Identification of key abrupt climate transitions

Hierarchical structure of climate tipping points

Dynamical landscape model of climate evolution

Abstract

The Earth's climate has experienced numerous critical transitions during its history, which have often been accompanied by massive and rapid changes in the biosphere. Such transitions are evidenced in various proxy records covering different timescales. The goal is then to identify, date, and rank past critical transitions in terms of importance, thus possibly yielding a more thorough perspective on climatic history. To illustrate such an angle, which inspired the punctuated equilibrium angle on the theory of evolution, we have analyzed 2 key high-resolution datasets: the CENOGRID marine compilation (past 66 Myr), and North Atlantic U1308 record (past 3.3 Myr).
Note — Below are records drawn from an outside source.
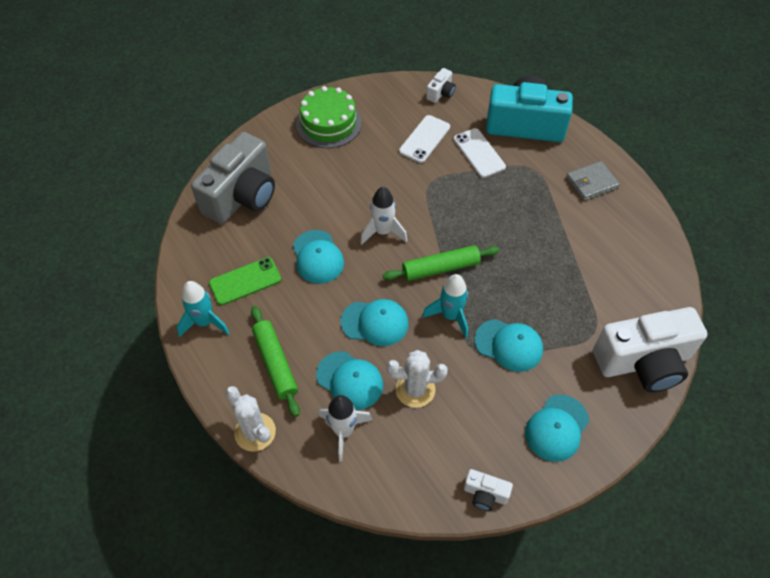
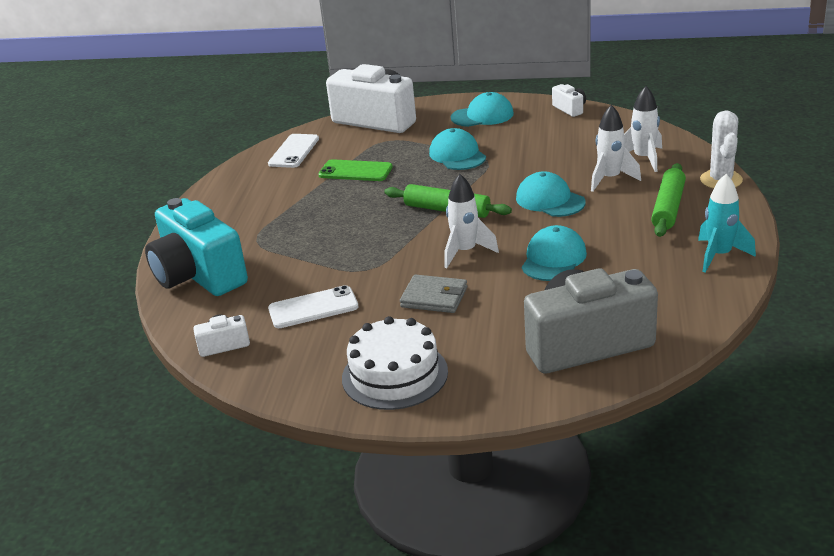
camera: 135 degrees left, 25 degrees down
(245, 281) = (649, 269): green phone -> green phone (355, 171)
(328, 123) = (395, 374): green cake -> white cake
(350, 380) = (610, 179): turquoise cap -> white rocket
(415, 389) = (561, 159): white cactus -> none
(450, 316) = (480, 182): turquoise rocket -> none
(479, 153) = (281, 272): white phone -> white phone (294, 151)
(591, 183) = (229, 211): grey wallet -> grey wallet (434, 297)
By combining recurrence analysis of the individual time series with a multivariate representation of the system based on the theory of the quasi-potential, we identify the key abrupt transitions associated with major regime changes that differentiate various clusters of climate variability. This allows interpreting the time-evolution of the system as a trajectory taking place in a dynamical landscape, whose multiscale features are associated with a hierarchy of tipping points.